Edit difference data

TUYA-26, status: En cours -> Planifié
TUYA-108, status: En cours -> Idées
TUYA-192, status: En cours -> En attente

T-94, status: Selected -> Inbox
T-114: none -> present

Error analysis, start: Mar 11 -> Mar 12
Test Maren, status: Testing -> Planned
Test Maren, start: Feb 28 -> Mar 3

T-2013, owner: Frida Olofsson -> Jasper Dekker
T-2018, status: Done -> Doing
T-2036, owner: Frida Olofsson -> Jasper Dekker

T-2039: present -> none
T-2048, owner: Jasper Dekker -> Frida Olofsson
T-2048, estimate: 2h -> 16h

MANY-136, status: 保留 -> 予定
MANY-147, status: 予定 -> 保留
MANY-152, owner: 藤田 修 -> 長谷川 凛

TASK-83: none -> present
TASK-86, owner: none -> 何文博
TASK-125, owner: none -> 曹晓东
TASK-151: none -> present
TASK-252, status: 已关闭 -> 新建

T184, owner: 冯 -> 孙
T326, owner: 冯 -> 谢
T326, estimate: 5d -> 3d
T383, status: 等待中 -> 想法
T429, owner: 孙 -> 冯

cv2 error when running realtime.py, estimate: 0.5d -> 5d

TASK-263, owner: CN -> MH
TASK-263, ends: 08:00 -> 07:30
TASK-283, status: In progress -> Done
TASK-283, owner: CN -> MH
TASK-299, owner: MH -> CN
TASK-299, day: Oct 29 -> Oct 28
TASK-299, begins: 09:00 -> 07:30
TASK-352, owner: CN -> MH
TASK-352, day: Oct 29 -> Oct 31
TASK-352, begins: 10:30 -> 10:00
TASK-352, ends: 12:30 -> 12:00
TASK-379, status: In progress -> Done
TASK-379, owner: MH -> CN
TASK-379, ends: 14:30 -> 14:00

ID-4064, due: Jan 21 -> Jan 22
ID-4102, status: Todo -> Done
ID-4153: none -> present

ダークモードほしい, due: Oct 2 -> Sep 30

Problem details: Your task is to write out every record exactly.

Response area:
TUYA-26, status: En cours -> Planifié
TUYA-108, status: En cours -> Idées
TUYA-192, status: En cours -> En attente

T-94, status: Selected -> Inbox
T-114: none -> present

Error analysis, start: Mar 11 -> Mar 12
Test Maren, status: Testing -> Planned
Test Maren, start: Feb 28 -> Mar 3

T-2013, owner: Frida Olofsson -> Jasper Dekker
T-2018, status: Done -> Doing
T-2036, owner: Frida Olofsson -> Jasper Dekker

T-2039: present -> none
T-2048, owner: Jasper Dekker -> Frida Olofsson
T-2048, estimate: 2h -> 16h

MANY-136, status: 保留 -> 予定
MANY-147, status: 予定 -> 保留
MANY-152, owner: 藤田 修 -> 長谷川 凛

TASK-83: none -> present
TASK-86, owner: none -> 何文博
TASK-125, owner: none -> 曹晓东
TASK-151: none -> present
TASK-252, status: 已关闭 -> 新建

T184, owner: 冯 -> 孙
T326, owner: 冯 -> 谢
T326, estimate: 5d -> 3d
T383, status: 等待中 -> 想法
T429, owner: 孙 -> 冯

cv2 error when running realtime.py, estimate: 0.5d -> 5d

TASK-263, owner: CN -> MH
TASK-263, ends: 08:00 -> 07:30
TASK-283, status: In progress -> Done
TASK-283, owner: CN -> MH
TASK-299, owner: MH -> CN
TASK-299, day: Oct 29 -> Oct 28
TASK-299, begins: 09:00 -> 07:30
TASK-352, owner: CN -> MH
TASK-352, day: Oct 29 -> Oct 31
TASK-352, begins: 10:30 -> 10:00
TASK-352, ends: 12:30 -> 12:00
TASK-379, status: In progress -> Done
TASK-379, owner: MH -> CN
TASK-379, ends: 14:30 -> 14:00

ID-4064, due: Jan 21 -> Jan 22
ID-4102, status: Todo -> Done
ID-4153: none -> present

ダークモードほしい, due: Oct 2 -> Sep 30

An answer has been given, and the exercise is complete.